* Collection entries
--- Begin ---
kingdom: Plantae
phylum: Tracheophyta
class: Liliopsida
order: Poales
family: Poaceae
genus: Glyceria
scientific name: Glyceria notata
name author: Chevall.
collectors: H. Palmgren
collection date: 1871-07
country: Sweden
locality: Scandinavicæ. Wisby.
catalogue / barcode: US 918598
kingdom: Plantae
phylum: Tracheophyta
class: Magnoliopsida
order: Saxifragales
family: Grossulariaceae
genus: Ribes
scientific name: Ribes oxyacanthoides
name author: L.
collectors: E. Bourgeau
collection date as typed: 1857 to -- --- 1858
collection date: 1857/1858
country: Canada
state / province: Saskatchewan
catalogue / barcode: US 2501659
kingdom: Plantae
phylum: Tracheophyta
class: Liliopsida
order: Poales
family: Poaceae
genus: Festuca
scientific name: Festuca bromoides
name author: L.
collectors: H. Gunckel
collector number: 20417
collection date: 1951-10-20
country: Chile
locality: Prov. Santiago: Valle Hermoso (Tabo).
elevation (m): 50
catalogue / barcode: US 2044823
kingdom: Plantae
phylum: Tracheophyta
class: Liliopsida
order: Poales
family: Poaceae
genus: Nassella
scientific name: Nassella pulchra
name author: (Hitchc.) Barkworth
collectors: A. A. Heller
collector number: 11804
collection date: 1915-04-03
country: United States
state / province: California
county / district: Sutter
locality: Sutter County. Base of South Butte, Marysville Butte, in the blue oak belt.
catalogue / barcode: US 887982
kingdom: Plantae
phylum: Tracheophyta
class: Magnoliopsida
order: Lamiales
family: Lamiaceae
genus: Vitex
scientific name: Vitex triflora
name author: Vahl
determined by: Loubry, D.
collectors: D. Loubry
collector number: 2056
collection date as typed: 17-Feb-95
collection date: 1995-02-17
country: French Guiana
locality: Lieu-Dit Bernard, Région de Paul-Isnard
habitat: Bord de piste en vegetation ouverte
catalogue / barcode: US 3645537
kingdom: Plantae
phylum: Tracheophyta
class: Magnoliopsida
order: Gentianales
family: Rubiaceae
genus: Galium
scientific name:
--- End ---
* Problem to work on
Rewrite all of the records above, replacing "catalogue" with "catalog" wherever it occurs and leaving everything else unchanged.

* Output
kingdom: Plantae
phylum: Tracheophyta
class: Liliopsida
order: Poales
family: Poaceae
genus: Glyceria
scientific name: Glyceria notata
name author: Chevall.
collectors: H. Palmgren
collection date: 1871-07
country: Sweden
locality: Scandinavicæ. Wisby.
catalog / barcode: US 918598
kingdom: Plantae
phylum: Tracheophyta
class: Magnoliopsida
order: Saxifragales
family: Grossulariaceae
genus: Ribes
scientific name: Ribes oxyacanthoides
name author: L.
collectors: E. Bourgeau
collection date as typed: 1857 to -- --- 1858
collection date: 1857/1858
country: Canada
state / province: Saskatchewan
catalog / barcode: US 2501659
kingdom: Plantae
phylum: Tracheophyta
class: Liliopsida
order: Poales
family: Poaceae
genus: Festuca
scientific name: Festuca bromoides
name author: L.
collectors: H. Gunckel
collector number: 20417
collection date: 1951-10-20
country: Chile
locality: Prov. Santiago: Valle Hermoso (Tabo).
elevation (m): 50
catalog / barcode: US 2044823
kingdom: Plantae
phylum: Tracheophyta
class: Liliopsida
order: Poales
family: Poaceae
genus: Nassella
scientific name: Nassella pulchra
name author: (Hitchc.) Barkworth
collectors: A. A. Heller
collector number: 11804
collection date: 1915-04-03
country: United States
state / province: California
county / district: Sutter
locality: Sutter County. Base of South Butte, Marysville Butte, in the blue oak belt.
catalog / barcode: US 887982
kingdom: Plantae
phylum: Tracheophyta
class: Magnoliopsida
order: Lamiales
family: Lamiaceae
genus: Vitex
scientific name: Vitex triflora
name author: Vahl
determined by: Loubry, D.
collectors: D. Loubry
collector number: 2056
collection date as typed: 17-Feb-95
collection date: 1995-02-17
country: French Guiana
locality: Lieu-Dit Bernard, Région de Paul-Isnard
habitat: Bord de piste en vegetation ouverte
catalog / barcode: US 3645537
kingdom: Plantae
phylum: Tracheophyta
class: Magnoliopsida
order: Gentianales
family: Rubiaceae
genus: Galium
scientific name:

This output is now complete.